Ini merupakan dampak nyata dari stereotip dan kebijakan diskriminatif. Stereotip yang menilai masyarakat Papua tanpa memahami konteks budayanya telah memecah persaudaraan, menciptakan perasaan saling curiga, dan menyalakan konflik horizontal di antara orang asli Papua sendiri.

Ketika pemerintah melarang perburuan dan kemudian membakar hasil karya mereka, muncul pertanyaan besar: “Lalu, dari mana mereka akan hidup?” Inilah inti persoalan. Pelarangan tanpa solusi ekonomi alternatif hanya akan menimbulkan kekecewaan dan ketegangan sosial.
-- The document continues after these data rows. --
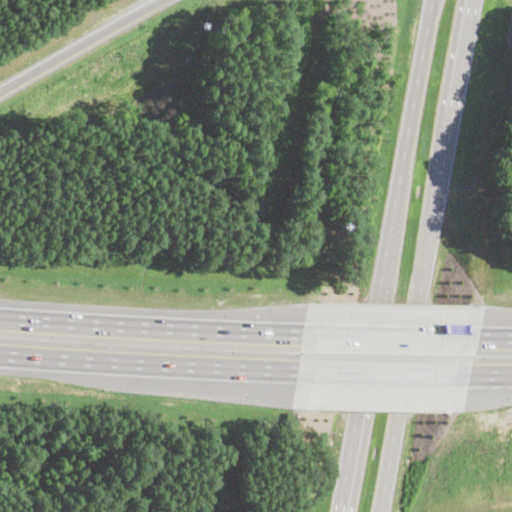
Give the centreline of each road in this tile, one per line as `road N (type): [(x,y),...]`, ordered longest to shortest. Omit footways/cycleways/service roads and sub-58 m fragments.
road 1 (primary): [(433,0),(340,511)]
road 2 (primary): [(381,511),(474,0)]
road 3 (motorway): [(306,331),(0,313)]
road 4 (motorway): [(0,351),(300,368)]
road 5 (motorway): [(161,0),(0,90)]
road 6 (motorway): [(476,333),(306,331)]
road 7 (motorway): [(300,368),(468,371)]
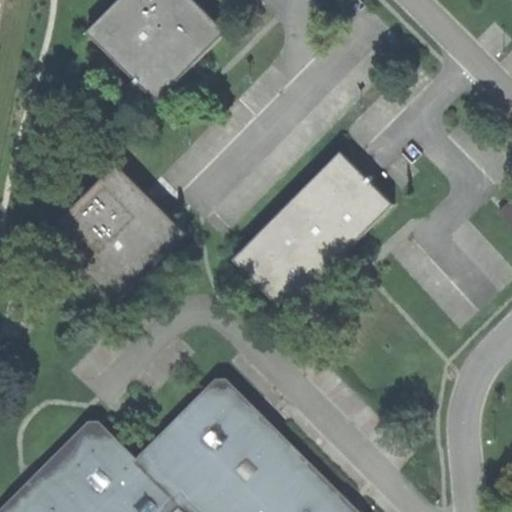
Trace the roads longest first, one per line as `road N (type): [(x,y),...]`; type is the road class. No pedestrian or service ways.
road 1 (residential): [(511,338),(468,399),(471,511)]
road 2 (residential): [(511,96),(416,0)]
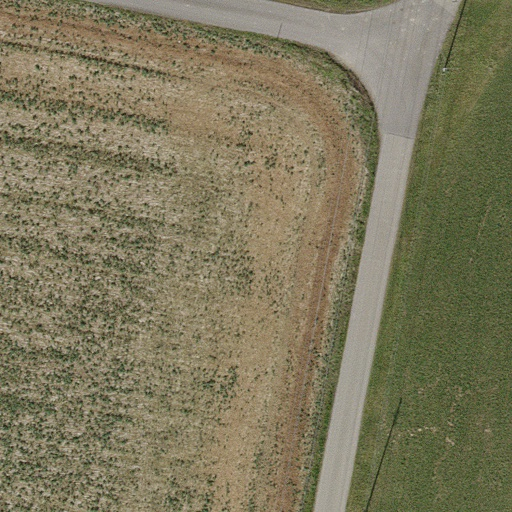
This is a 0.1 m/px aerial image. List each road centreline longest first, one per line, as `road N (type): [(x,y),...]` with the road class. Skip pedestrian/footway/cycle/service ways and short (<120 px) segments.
road 1 (track): [(436,0),(411,37),(326,511)]
road 2 (track): [(197,0),(411,37)]
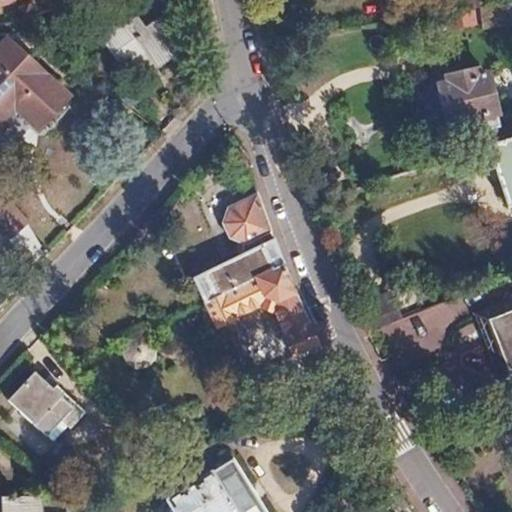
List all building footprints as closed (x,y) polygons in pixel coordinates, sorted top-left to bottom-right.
[(473,6),(471,0),(452,0),(454,9),(473,6)] [(511,21),(511,0),(478,6),(482,27),(511,21)] [(96,24),(128,75),(153,59),(155,63),(183,45),(180,41),(185,38),(181,32),(179,33),(167,14),(145,28),(129,3),(96,24)] [(472,20),(470,7),(454,9),(445,11),(447,24),(472,20)] [(67,93),(43,71),(3,37),(0,40),(0,118),(13,104),(37,127),(67,93)] [(499,123),(482,71),(472,75),(470,66),(441,75),(444,83),(434,86),(452,138),(499,123)] [(13,104),(0,118),(0,144),(5,149),(30,121),(13,104)] [(511,135),(488,143),(508,204),(511,202),(511,135)] [(341,191),(334,169),(305,179),(310,192),(313,200),(341,191)] [(277,249),(264,211),(258,195),(238,204),(228,221),(235,237),(249,240),(241,255),(194,276),(205,300),(212,296),(283,263),(277,249)] [(297,297),(283,263),(212,296),(205,300),(217,326),(237,318),(236,315),(259,305),(275,311),(285,333),(282,334),(292,355),(317,344),(316,341),(313,335),(297,297)] [(404,317),(396,298),(369,309),(376,328),(404,317)] [(511,381),(511,350),(499,356),(485,320),(502,314),(508,300),(507,300),(472,314),(484,344),(501,386),(511,381)] [(511,301),(508,300),(502,314),(485,320),(499,356),(511,350),(511,301)] [(35,372),(8,400),(46,436),(61,420),(70,428),(87,411),(56,385),(53,388),(35,372)] [(264,511),(232,458),(166,498),(174,511),(264,511)] [(400,487),(383,462),(358,478),(375,503),(400,487)] [(39,511),(39,497),(20,497),(20,494),(9,494),(9,499),(6,500),(5,511),(39,511)]
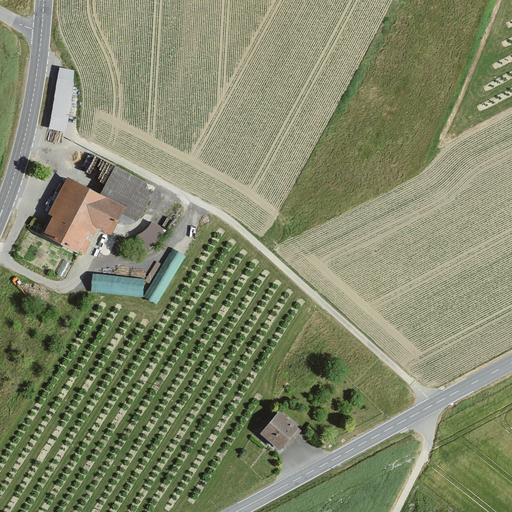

Saya pernah di tawarkan oleh seorang  Bapak yang menjual burung cenderawasih yang sudah di awetkan dengan alasan menjual karena anaknya mau wisuda. Kemudian ada juga yang menjual karena anaknya mau tes Polisi, tes masuk TNI,  tapi tidak punya uang untuk biaya tiket dan biaya lain lain.

Kalau sudah seperti ini, saya harus bagaimana? Membakar mahkota bukanlah solusi. Yang dibutuhkan adalah pendekatan manusiawi, edukatif, dan berkelanjutan.

Pendekatan Budaya dan Sosialisasi Langsung

Pemerintah perlu datang ke masyarakat, berdialog dengan tokoh adat dan kepala suku, menjelaskan pentingnya pelestarian Cenderawasih, dan menyepakati batas-batas penggunaannya.

Legalitas Adat Terbatas

Beri izin adat khusus agar bulu atau mahkota hanya dipakai untuk upacara adat atau oleh tokoh tertentu bukan untuk diperjualbelikan bebas.

Pendekatan Edukasi dan Media

Gunakan media sosial, sekolah, dan gereja lokal untuk menyampaikan pesan bahwa menjaga Cenderawasih berarti menjaga simbol Papua itu sendiri.

Membakar mahkota mungkin dimaksudkan sebagai simbol pelestarian, tetapi tanpa memahami konteks budaya dan ekonomi, tindakan itu justru bisa menjadi luka baru bagi masyarakat Papua.

Burung Cenderawasih adalah simbol kebanggaan “roh keindahan dari Tanah Papua.” Namun, mahkota Cenderawasih juga adalah simbol martabat manusia Papua.

Oleh karena itu, pelestarian hewan endemik dan penghormatan budaya, unsur ekonomi harus berjalan beriringan, bukan saling meniadakan.